Le point de départ de la prescription de la responsabilité contre un notaire se situe au jour où la victime est en capacité d'agir

Par l'arrêt du 29 juin 2022, la Cour de cassation est venue redéfinir le point de départ de la prescription de l'action contre les Notaires à la suite d'un redressement fiscal pour l'uniformiser à celui qui régit désormais les experts-comptables (Cass. Civ. 1 29 juin 2022, n°21-10.720).

Les faits ayant généré l'action en responsabilité contre le Notaire

Il faut d’ores et déjà rappeler que la cession de fonds de commerce entraîne pour son cédant, une taxation au titre des plus-values.

Il en est de même des apports en société d’un fonds de commerce.

En effet, l’apport d’un bien (immeuble, titres, fonds de commerce…) réalisé par une entreprise est soumis au régime des plus-values professionnelles.

Un commerçant titulaire d’un fonds de commerce, souhaitait apporter celui-ci à une société nouvellement formée (afin d’optimiser très certainement son impôt sur le revenu).

Son expert-comptable a eu (la brillante?) idée de lui conseiller de ne pas apporter le fonds, mais de le soumettre à la location-gérance.

Ce système permettait ainsi au commerçant de percevoir des loyers, et à la société nouvellement créée d’exploiter le fonds et d’en percevoir totalement les fruits (soumis quant à eux à l’IS).

Etant gérant majoritaire de la société, le bénéfice fiscal restait conséquent puisqu’il percevait alors la majorité des dividendes.

Les actes d’apports ont été dressés par un Notaire le 3 avril 2001.

Toutefois, l’administration fiscale, particulièrement attentive, n’a pas manqué de relever l’anomalie du montage qui visait essentiellement à éluder la taxation sur les plus-values et à bénéficier d’un avantage fiscal (c’est typiquement la définition de l’abus de droit en droit fiscal).

Le 29 août 2007, l’administration lui notifie un redressement fiscal d’un montant de 66 960 € au titre de l’imposition des plus-values (le commerçant s’en sort pas trop mal car il conserve le montage pour l’optimisation de son impôt sur le revenu).

Le commerçant se défend face à l’administration fiscale, mais n’obtient pas gain de cause, puisque la Cour administrative d’appel confirme le redressement.

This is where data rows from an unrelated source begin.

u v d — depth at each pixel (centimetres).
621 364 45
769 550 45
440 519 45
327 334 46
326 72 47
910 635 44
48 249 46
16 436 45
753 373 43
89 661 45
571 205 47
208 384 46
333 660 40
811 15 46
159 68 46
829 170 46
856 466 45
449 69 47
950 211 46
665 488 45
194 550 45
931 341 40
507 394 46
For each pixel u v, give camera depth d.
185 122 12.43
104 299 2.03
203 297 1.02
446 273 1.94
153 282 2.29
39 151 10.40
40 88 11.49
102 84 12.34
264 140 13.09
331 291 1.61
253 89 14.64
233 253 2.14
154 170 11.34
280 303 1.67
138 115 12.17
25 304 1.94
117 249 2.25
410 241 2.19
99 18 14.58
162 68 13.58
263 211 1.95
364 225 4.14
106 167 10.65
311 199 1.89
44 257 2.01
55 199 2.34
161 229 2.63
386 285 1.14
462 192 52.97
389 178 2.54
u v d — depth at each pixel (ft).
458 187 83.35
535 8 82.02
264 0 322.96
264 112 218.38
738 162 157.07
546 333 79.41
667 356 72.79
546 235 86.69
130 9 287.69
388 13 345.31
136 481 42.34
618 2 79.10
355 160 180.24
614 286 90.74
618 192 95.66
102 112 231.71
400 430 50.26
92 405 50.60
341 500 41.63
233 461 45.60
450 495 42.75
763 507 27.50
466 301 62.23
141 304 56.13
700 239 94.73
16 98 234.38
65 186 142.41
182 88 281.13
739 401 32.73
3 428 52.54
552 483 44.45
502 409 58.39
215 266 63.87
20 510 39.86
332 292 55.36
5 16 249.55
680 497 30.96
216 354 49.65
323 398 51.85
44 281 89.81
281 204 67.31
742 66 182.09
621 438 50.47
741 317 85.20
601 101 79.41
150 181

En mars 2016, il assigne donc le Notaire en responsabilité (et l’expert-comptable) pour le préjudice qu’il a subi du fait de ce redressement.

Les juridictions du fond déclarent prescrite l'action contre le Notaire

Il sera rappelé que la prescription d’une action en responsabilité est régie par l’article 2224 du Code civil qui prévoit que :

« Les actions personnelles ou mobilières se prescrivent par cinq ans à compter du jour où le titulaire d’un droit a connu ou aurait dû connaitre les faits lui permettant de l’exercer. »

En l’espèce, les juridictions du fond (en première instance et en appel) ont estimé que le point de départ du délai de prescription a couru à compter de la lettre de redressement reçue le 29 août 2007 par laquelle l’administration fiscale a informé le commerçant redressé que la cession devait faire l’objet d’une imposition au titre des plus-values.

Cette conception du point de départ de la prescription est totalement conforme à la lettre de l’article 2224 du Code civil.

En effet, le point de départ se situe au jour où la prétendue victime a connaissance des faits lui permettant d’exercer l’action en responsabilité.

Attendre l’issue des recours revient à décaler le point de départ de la prescription au jour où le préjudice est définitivement établi.

Or, le préjudice devenu définitif n’est pas une condition posée par la loi, d’autant que la jurisprudence fait interdiction à la victime de minimiser son préjudice.

D’un point de vue juridique donc, la position des juges du fond était donc parfaitement conforme aux textes.

Il aurait donc fallu que le demandeur, dès la notification de redressement, intente une action en responsabilité contre l’expert-comptable et le Notaire, et sollicite le sursis à statuer dans l’attente de l’issue des recours qu’il exerçait en parallèle contre l’administration fiscale.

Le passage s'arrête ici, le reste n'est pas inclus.